Over the last Iranian year which ended on March 21, the rial weakened by 6% against the dollar to hit 35,000 rials in the ending months, though it settled at about 33,000 rials in the last days of the fiscal year.

The depreciation of the Iranian currency reflects market unease at the combination of falling oil prices in global markets and the continuation of western sanctions, given the lack of a nuclear agreement between Tehran and world powers.  

The rial has previously been affected by prospects over the ongoing nuclear talks, rising from around 39,000 rials per dollar just before the presidential election in June 2013 to 30,000 rials per dollar in January under the new president, Hassan Rowhani, before sliding to 33,000 rials per dollar  in May and then settling at around 31,000-32,000 rials per dollar, although other factors have also influenced the currency market, including a cap on bank interest rates and the bearish performance of the Tehran Stock Exchange.

Alongside, Iran's parliament discussed reducing the oil-price assumption in the budget from $100 per barrel in the last fiscal year to $75 per barrel in the 2015/16 budget. The effect may be mitigated by the government's reduced dependence on oil income, which today accounts for less than half of its revenue compared with around two-thirds before US and EU energy and banking sanctions, introduced in 2012, halved oil exports.

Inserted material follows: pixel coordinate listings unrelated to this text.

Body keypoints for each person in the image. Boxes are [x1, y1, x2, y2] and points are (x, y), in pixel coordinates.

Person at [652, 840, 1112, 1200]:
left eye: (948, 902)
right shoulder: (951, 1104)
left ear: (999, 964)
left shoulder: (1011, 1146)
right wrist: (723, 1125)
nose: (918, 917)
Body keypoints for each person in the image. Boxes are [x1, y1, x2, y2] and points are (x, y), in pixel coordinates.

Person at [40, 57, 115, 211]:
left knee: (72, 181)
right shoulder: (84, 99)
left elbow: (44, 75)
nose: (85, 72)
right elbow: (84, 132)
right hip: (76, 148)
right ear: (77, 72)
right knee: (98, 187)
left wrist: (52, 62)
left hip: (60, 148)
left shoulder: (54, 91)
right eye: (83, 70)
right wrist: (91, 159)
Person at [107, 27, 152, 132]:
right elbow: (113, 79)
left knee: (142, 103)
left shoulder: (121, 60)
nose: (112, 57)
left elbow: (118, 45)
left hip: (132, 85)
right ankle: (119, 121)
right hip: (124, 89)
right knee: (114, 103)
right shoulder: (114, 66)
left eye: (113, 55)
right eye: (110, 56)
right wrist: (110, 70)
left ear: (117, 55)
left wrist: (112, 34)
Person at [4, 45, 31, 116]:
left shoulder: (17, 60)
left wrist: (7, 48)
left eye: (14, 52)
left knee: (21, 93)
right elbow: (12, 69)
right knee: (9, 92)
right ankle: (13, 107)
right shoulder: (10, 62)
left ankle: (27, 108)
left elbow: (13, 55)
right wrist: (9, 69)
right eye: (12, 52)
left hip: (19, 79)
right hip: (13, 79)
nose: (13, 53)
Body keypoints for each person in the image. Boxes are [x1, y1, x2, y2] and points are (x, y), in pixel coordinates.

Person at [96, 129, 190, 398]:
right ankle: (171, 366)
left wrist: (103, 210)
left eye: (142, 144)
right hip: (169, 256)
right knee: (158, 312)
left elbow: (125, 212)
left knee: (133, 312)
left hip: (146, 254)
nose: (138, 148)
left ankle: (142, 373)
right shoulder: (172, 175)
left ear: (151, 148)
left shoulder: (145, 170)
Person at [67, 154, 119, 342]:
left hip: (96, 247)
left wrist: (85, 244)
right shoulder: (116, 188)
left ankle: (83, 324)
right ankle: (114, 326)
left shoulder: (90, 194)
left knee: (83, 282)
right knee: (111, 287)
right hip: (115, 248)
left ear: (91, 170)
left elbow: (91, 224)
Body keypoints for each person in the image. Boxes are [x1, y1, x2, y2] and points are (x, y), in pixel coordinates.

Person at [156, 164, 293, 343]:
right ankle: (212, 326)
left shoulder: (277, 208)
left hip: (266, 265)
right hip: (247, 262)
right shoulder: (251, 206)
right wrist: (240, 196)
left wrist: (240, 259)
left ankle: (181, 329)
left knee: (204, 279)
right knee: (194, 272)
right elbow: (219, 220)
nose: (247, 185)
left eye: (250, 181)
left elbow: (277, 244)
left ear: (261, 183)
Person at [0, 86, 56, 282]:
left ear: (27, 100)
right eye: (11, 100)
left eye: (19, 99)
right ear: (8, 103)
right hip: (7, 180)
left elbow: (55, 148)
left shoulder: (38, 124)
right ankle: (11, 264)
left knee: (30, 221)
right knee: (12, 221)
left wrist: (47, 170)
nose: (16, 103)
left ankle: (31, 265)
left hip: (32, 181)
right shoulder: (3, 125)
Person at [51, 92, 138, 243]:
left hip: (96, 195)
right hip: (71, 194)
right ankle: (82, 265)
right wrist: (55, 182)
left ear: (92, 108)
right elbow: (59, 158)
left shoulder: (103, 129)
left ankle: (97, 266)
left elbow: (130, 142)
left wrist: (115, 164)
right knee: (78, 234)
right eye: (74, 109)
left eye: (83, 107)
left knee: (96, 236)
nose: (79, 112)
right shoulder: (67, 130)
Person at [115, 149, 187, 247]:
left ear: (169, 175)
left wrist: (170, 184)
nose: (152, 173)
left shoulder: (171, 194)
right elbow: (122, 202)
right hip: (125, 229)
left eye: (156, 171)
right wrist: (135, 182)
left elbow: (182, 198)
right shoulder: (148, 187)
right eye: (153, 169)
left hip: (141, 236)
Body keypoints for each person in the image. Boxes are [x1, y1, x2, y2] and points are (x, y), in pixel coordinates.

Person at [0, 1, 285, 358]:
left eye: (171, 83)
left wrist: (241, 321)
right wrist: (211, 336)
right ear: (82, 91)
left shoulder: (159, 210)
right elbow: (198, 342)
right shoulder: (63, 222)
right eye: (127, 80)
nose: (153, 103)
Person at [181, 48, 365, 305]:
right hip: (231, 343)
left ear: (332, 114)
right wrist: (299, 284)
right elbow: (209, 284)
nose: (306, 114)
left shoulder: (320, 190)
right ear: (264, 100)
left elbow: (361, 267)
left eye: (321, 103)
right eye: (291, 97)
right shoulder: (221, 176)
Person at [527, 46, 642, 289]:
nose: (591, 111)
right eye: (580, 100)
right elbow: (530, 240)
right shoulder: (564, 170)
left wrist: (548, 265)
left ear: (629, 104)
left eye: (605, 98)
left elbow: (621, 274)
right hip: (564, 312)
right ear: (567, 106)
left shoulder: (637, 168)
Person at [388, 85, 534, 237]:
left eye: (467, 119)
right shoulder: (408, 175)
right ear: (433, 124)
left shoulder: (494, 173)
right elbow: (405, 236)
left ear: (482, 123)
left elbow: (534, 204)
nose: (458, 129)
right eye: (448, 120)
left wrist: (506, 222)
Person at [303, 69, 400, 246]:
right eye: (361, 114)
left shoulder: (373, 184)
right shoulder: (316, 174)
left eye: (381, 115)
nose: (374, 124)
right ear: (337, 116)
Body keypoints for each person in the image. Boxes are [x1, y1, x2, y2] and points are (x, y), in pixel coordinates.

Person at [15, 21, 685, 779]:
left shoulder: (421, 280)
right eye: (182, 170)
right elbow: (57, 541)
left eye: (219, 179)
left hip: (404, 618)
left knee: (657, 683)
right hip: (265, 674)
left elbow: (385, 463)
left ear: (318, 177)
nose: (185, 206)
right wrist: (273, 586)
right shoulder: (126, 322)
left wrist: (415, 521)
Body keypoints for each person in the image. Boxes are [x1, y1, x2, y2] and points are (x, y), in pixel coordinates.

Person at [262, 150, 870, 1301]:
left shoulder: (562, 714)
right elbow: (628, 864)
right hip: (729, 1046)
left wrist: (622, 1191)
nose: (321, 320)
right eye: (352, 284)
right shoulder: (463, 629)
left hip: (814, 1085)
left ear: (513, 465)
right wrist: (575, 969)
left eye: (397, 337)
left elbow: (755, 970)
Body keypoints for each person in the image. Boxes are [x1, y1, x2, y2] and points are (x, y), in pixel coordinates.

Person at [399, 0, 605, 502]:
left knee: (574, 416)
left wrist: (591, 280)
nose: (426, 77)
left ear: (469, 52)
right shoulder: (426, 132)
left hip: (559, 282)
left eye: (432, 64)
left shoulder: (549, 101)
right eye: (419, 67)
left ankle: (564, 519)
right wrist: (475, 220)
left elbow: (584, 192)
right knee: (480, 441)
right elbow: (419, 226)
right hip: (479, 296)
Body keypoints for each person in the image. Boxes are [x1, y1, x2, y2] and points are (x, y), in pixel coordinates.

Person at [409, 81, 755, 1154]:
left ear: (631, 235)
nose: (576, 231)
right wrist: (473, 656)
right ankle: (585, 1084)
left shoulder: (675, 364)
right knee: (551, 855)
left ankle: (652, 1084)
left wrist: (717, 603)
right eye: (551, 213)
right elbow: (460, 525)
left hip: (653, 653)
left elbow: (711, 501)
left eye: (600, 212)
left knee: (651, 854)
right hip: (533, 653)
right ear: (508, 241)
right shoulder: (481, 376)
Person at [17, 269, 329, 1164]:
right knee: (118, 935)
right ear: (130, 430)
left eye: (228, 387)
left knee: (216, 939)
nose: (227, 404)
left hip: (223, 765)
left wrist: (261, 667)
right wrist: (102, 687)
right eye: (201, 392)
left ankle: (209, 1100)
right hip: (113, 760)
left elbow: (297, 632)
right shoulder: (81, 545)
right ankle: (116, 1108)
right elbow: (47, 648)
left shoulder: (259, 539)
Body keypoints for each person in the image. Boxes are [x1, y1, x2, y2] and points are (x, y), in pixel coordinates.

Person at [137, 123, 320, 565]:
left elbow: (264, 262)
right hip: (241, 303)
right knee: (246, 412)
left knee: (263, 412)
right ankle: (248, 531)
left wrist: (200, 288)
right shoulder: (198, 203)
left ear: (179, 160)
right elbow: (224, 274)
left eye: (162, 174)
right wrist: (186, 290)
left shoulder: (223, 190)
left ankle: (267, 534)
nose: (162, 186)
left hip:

During the past few months, the currency market also reacted to falling oil prices, which necessitates fiscal tightening, resulting in a further fall in the rial's value at around 35,000 against the dollar. However, the recent nuclear framework agreement between Iran and the P5+1, reached on Thursday April 2, caused the rial to depreciate to around 32,500. Linear diagram below represents the rial's fluctuations against the dollar.

There is speculation in the currency market, signaling that the dollar could be traded at 30,000 rials in the coming months as a final agreement by the June 30 deadline is likely.

The Central Bank of Iran has already said it does not let shocks occur in the currency market arguing that they could hurt Iranian exporters.

Central Bank Governor Valiollah Seif signaled this again earlier this week after the nuclear agreement was announced, though it stressed the CBI will not interfere with currency rates. He however said on Saturday he does not expect a dramatic shift in the rial's value.

The fact is that the rial's weak status would stimulate non-oil exports, which including condensates rose by 18 percent year on year to $28.2 billion in the six months to March 2015. Nevertheless, a weaker rial can also lead to spikes in inflation.

The economy therefore benefits from a stable exchange rate market, officials say. The weakness of the rial is not conducive to the government's goal of curbing inflation and reflects the parlous state of the economy under sanctions.  As nuclear talks reach the key framework agreement, the market rate of the rial will be subject to further volatility, but if Iran manages to get rid of sanctions, the gap between the two rates of the rial (official and market rates) could be narrowed, a target that Seif's team in the central bank strives to hit.